▶ PROBLEM TO WORK ON
Down to the last line, set down the listing below exactly, apart from its pictures.

▶ EXERCISE DATA
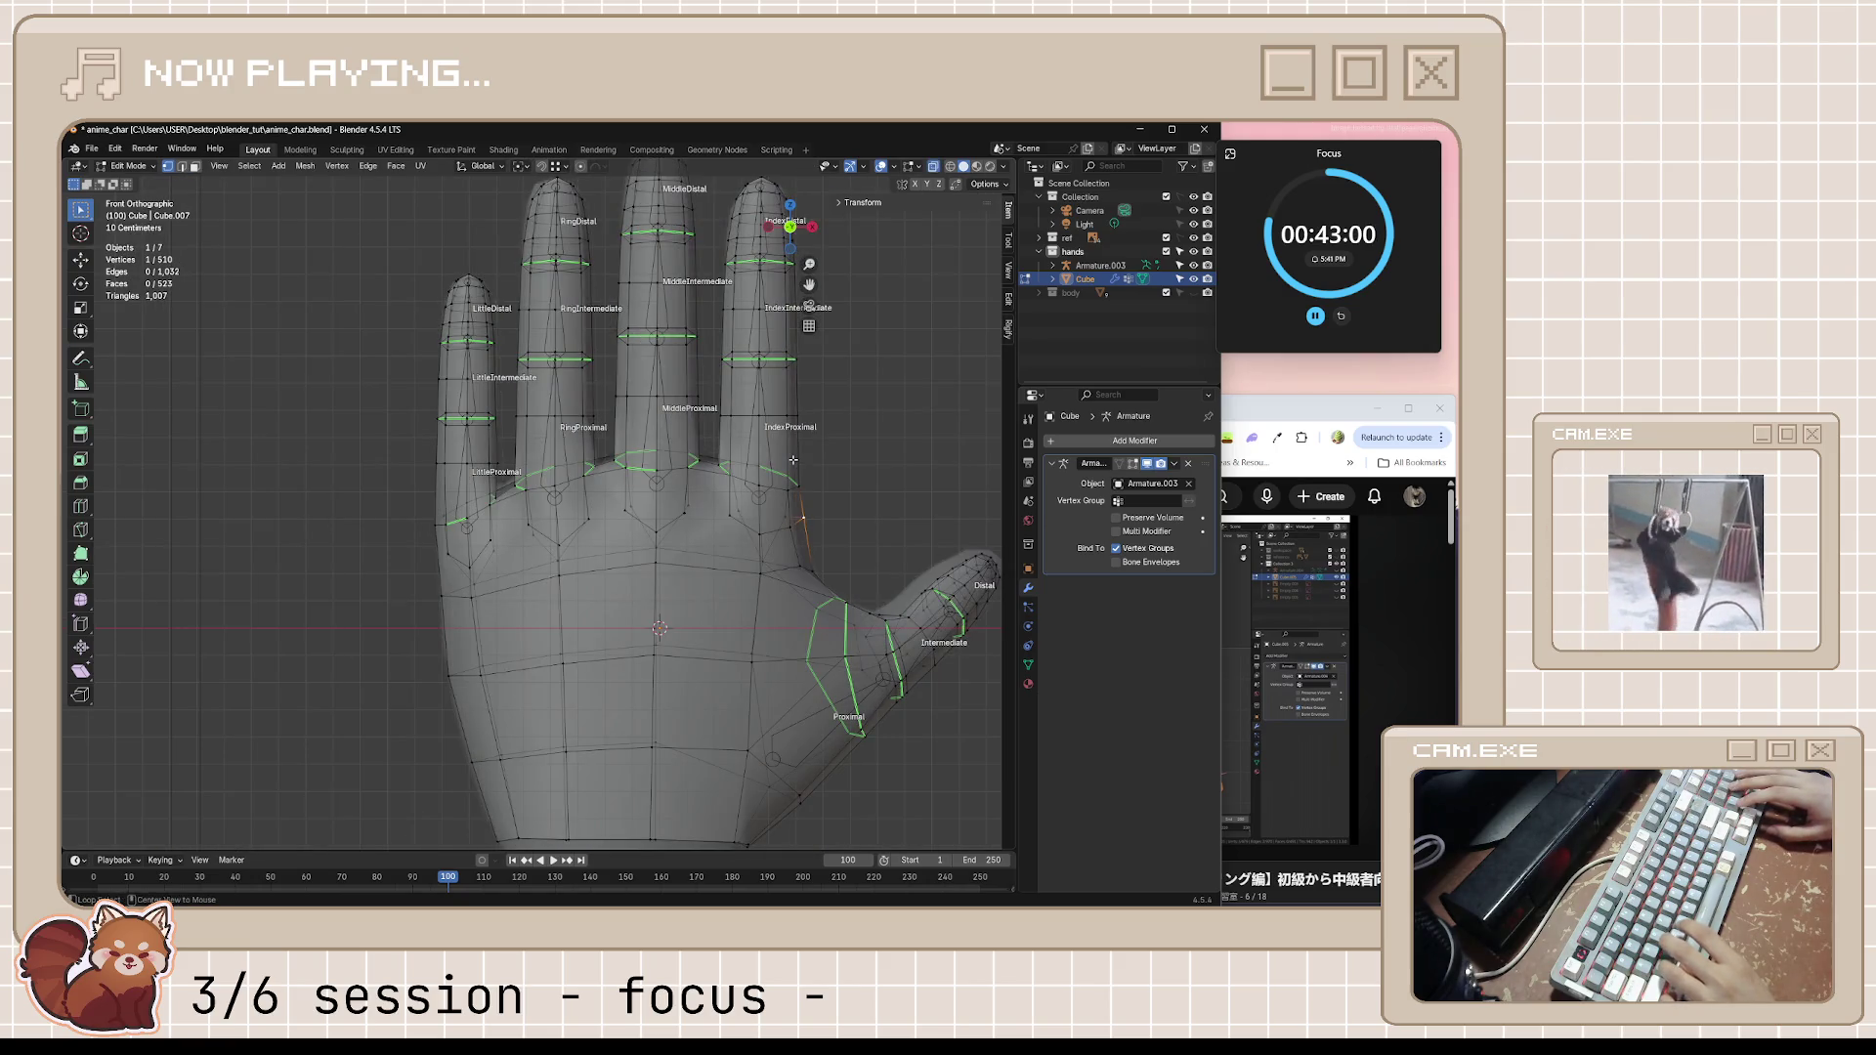
key(alt+z)
Nudge the selected vertex into place, save the file and bring the tutorial back in front
key(g)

▶ ANSWER TO THE EXERCISE
key(alt+z)
Nudge the selected vertex into place, save the file and bring the tutorial back in front
key(g)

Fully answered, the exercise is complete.